Stored data:
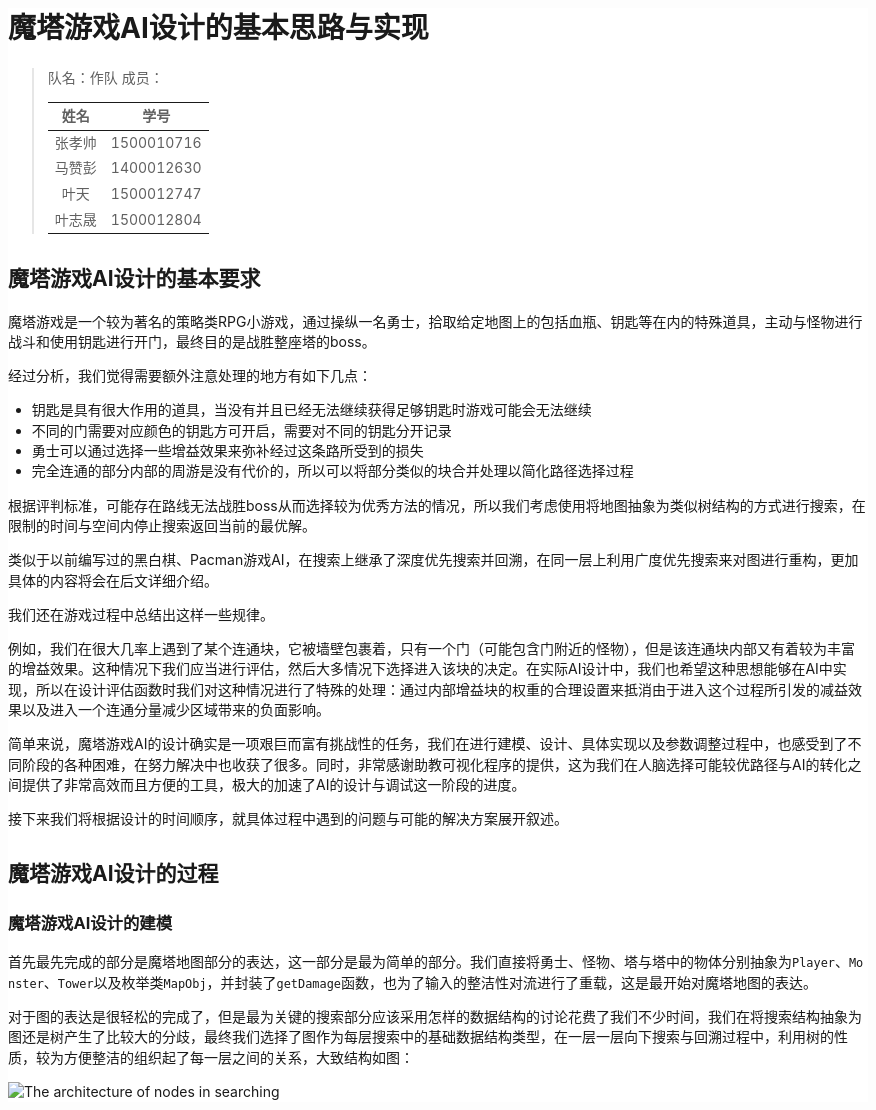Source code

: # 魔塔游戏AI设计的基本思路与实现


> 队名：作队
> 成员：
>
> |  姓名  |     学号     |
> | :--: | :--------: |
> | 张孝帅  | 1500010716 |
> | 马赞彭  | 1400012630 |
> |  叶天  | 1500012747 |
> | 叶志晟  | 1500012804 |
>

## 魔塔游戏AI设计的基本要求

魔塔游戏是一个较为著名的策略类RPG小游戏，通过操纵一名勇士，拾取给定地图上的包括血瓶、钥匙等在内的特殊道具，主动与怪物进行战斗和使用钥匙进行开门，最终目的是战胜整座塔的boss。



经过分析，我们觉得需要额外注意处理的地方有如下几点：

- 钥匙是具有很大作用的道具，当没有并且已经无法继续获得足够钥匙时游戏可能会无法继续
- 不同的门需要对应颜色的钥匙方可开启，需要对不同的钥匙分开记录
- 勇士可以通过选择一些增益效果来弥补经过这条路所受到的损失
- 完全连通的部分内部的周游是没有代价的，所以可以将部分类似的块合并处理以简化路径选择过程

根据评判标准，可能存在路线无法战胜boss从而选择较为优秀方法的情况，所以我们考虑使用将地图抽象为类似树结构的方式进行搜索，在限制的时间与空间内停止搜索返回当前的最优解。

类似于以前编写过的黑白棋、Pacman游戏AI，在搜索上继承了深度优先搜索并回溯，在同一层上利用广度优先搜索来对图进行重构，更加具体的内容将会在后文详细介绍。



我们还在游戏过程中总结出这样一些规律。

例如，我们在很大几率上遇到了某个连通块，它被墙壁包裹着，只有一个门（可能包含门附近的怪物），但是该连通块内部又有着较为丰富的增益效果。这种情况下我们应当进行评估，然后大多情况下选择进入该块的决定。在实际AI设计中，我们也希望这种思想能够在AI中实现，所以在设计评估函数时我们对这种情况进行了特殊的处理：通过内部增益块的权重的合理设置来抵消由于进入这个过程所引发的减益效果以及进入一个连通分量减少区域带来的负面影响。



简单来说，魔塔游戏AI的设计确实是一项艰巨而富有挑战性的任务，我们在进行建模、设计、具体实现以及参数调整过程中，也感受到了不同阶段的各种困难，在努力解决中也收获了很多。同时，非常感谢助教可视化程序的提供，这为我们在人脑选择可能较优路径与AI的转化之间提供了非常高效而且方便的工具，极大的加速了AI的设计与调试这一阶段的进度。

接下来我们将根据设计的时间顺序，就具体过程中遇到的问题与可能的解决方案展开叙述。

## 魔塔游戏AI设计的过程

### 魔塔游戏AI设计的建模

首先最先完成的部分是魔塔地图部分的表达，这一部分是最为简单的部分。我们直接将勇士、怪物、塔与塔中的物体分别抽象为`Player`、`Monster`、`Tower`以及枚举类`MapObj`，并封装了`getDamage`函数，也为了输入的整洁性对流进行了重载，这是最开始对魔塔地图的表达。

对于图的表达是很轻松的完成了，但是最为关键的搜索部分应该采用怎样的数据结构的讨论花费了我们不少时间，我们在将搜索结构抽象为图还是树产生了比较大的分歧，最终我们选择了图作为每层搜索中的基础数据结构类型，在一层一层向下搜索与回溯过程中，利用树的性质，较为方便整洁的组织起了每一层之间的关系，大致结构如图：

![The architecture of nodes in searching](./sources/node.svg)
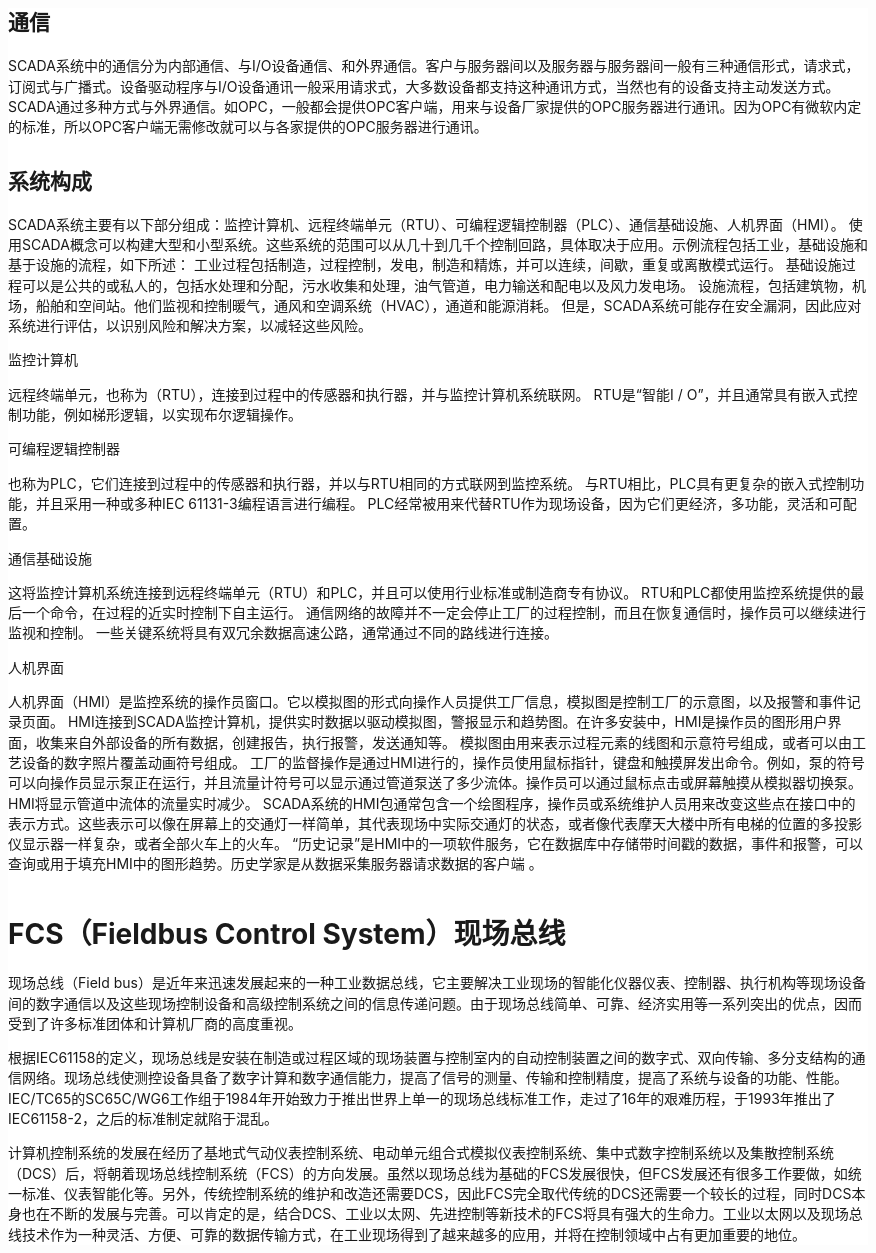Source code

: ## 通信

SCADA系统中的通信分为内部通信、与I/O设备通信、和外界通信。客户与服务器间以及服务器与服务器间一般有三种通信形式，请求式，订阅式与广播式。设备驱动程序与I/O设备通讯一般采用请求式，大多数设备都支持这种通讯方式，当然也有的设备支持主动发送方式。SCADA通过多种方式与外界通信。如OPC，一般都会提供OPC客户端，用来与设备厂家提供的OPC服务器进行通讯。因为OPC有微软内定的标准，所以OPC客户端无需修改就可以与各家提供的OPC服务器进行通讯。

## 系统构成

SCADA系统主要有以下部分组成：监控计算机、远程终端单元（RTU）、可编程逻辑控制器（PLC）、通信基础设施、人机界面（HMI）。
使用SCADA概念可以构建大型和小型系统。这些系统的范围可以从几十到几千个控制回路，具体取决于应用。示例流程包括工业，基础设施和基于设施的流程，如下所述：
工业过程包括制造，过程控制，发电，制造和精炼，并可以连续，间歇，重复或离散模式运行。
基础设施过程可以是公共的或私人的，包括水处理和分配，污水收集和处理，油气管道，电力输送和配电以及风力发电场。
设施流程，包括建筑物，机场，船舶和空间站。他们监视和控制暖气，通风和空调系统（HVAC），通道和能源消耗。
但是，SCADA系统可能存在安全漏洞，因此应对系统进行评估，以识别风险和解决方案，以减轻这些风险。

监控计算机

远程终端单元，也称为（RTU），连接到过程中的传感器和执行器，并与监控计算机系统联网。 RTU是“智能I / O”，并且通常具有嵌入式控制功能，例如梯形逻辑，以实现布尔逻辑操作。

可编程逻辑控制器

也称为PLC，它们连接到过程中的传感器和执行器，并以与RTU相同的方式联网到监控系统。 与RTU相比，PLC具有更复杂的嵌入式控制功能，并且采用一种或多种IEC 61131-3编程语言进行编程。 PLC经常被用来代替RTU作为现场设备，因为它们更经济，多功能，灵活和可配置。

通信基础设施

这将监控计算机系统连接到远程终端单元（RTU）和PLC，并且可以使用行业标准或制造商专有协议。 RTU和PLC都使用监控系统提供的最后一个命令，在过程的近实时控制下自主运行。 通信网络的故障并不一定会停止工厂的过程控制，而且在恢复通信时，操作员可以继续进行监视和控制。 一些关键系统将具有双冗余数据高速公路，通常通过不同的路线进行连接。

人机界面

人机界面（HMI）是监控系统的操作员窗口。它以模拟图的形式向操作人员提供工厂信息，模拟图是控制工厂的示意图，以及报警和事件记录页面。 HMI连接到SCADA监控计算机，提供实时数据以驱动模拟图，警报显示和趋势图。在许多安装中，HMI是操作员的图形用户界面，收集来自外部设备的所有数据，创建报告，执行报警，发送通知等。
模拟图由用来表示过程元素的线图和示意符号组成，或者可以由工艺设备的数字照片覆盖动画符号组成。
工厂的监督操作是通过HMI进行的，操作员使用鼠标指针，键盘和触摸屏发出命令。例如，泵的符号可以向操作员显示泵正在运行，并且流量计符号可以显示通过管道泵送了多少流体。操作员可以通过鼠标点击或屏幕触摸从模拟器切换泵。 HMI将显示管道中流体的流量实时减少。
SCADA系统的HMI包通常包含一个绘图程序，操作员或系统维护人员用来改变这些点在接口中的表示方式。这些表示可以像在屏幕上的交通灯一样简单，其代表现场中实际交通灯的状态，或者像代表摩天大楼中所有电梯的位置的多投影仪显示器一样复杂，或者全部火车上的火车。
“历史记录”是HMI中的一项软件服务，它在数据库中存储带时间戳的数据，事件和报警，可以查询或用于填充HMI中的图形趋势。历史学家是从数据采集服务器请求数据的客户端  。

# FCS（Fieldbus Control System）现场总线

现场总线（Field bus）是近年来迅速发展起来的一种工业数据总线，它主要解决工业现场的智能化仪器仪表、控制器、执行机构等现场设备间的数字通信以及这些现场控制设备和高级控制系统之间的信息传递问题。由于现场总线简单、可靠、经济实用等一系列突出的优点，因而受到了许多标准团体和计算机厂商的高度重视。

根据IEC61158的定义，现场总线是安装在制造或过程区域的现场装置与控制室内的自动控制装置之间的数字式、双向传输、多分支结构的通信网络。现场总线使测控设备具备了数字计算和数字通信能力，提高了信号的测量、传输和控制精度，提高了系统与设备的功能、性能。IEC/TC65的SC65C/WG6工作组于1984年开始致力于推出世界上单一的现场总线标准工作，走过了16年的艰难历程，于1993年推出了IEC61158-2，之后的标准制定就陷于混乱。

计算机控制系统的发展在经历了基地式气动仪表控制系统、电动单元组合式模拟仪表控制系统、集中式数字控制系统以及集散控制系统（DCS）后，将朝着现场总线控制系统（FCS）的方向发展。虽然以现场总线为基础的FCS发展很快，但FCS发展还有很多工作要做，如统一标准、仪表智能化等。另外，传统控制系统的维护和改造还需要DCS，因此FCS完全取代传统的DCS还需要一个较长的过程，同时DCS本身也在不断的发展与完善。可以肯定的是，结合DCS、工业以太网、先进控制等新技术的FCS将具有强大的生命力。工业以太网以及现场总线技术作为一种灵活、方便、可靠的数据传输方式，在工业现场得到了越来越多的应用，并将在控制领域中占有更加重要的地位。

Aim of the task:
Which of the lines above include the string "人机界面"? Pick them out and copy them.

Reply to the task:
SCADA系统主要有以下部分组成：监控计算机、远程终端单元（RTU）、可编程逻辑控制器（PLC）、通信基础设施、人机界面（HMI）。
人机界面
人机界面（HMI）是监控系统的操作员窗口。它以模拟图的形式向操作人员提供工厂信息，模拟图是控制工厂的示意图，以及报警和事件记录页面。 HMI连接到SCADA监控计算机，提供实时数据以驱动模拟图，警报显示和趋势图。在许多安装中，HMI是操作员的图形用户界面，收集来自外部设备的所有数据，创建报告，执行报警，发送通知等。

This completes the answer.